Each year the museum presents two temporary exhibitions: a major thematic exhibition focusing on social, economic, and cultural aspects of watchmaking and time measurement, and another devoted to recent acquisitions. On the first Wednesday of each month (except January and August), during the midday break, a guide or curator presents a specific aspect of the collection.

On the first Sunday of each month, the amisMIH association offers a free guided tour. The tour is offered free of charge; museum admission is also free from October to March and paid from April to September.

The museum also participates annually in the Nuit et Journée des musées neuchâtelois, with visits and programmes prepared by the museum team.
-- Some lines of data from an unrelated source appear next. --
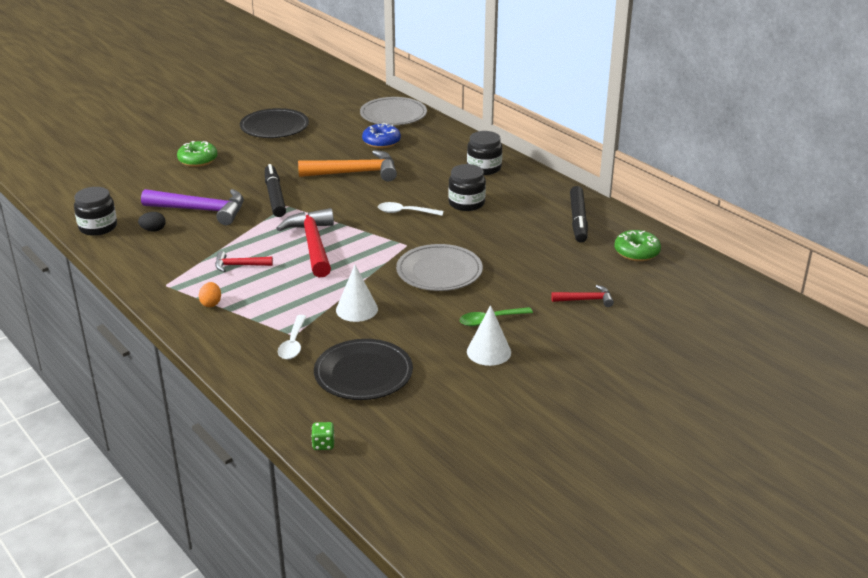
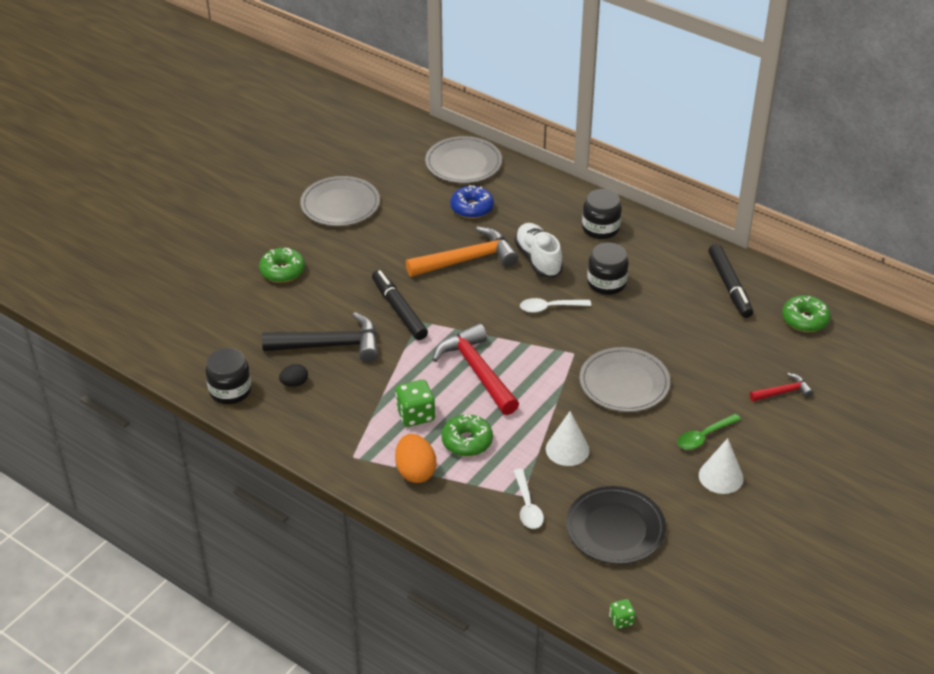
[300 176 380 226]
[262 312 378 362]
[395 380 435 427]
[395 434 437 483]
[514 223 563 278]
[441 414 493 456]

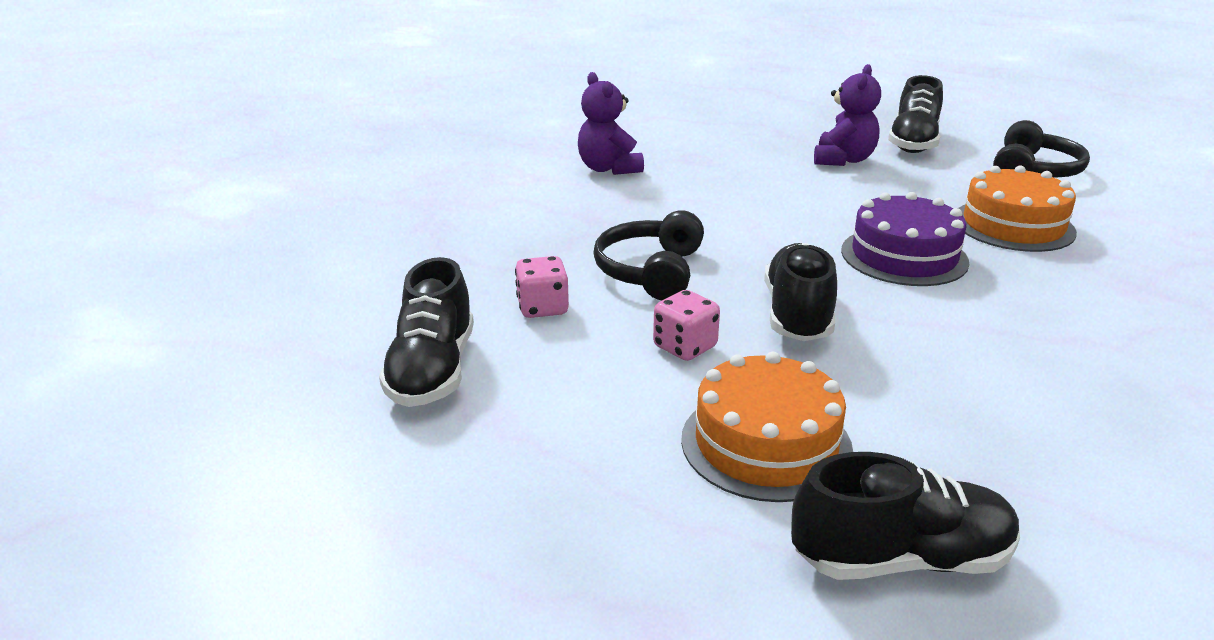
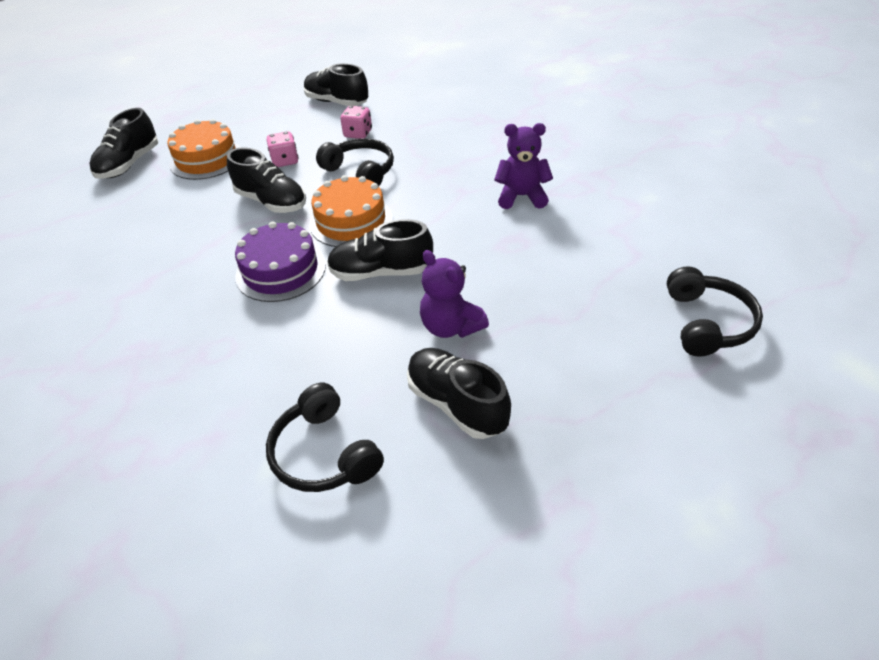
[309 175 392 247]
[327 219 433 281]
[667 266 763 357]

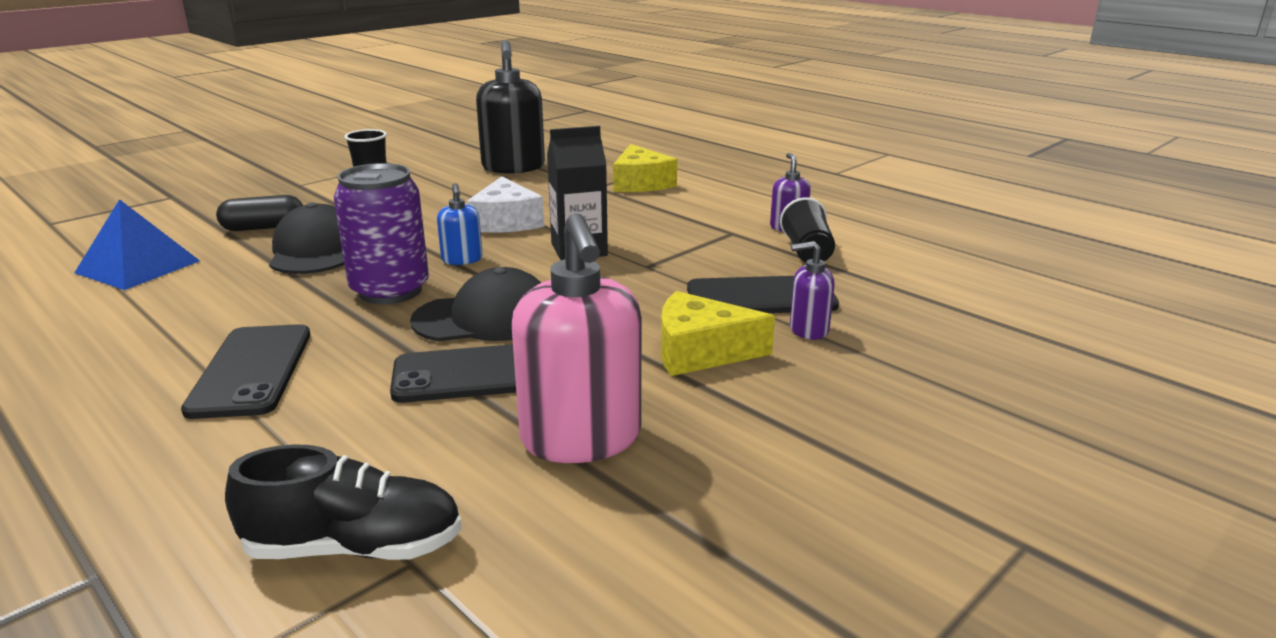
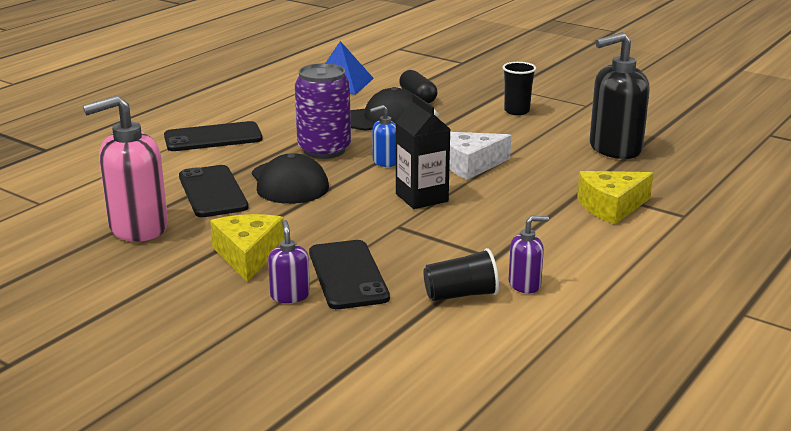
[225 444 462 560] (first image)

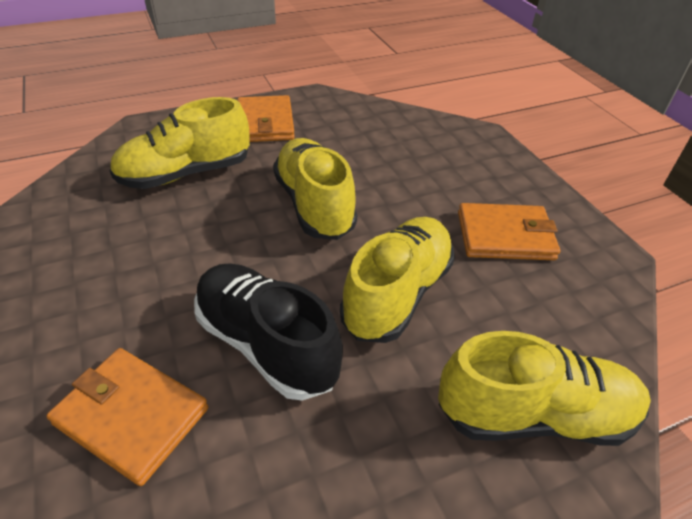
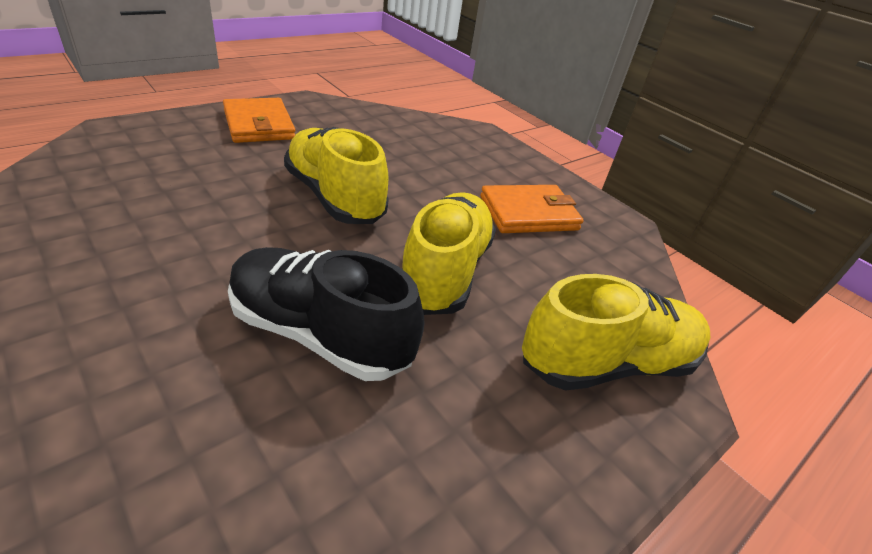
[109 97 250 189] (first image)
[46 348 208 486] (first image)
Each November, watch dealers, antiquarians, and collectors meet at the museum for the Bourse suisse d'horlogerie, where watches, clocks, tools, books, and related objects are offered for sale.

Workshops for young audiences (ages 4 to 12) are organised throughout the year on request, covering themes such as the clepsydra, sundial, Volta pile, enamelling, and the assembly and disassembly of watches.

==amisMIH==

amisMIH brings together individuals and companies wishing to contribute to the influence of the Musée International d’Horlogerie and to the growth of its collections. Actions are carried out in coordination with the museum’s management.

Created on , the day the carillon was inaugurated in the museum park, the association has contributed to enriching the collections. It also organises convivial events for members, such as “À pas contés” walks in August, and publishes Le Carillon, which reports on activities and highlights and is distributed to members as a link between the institution and the association.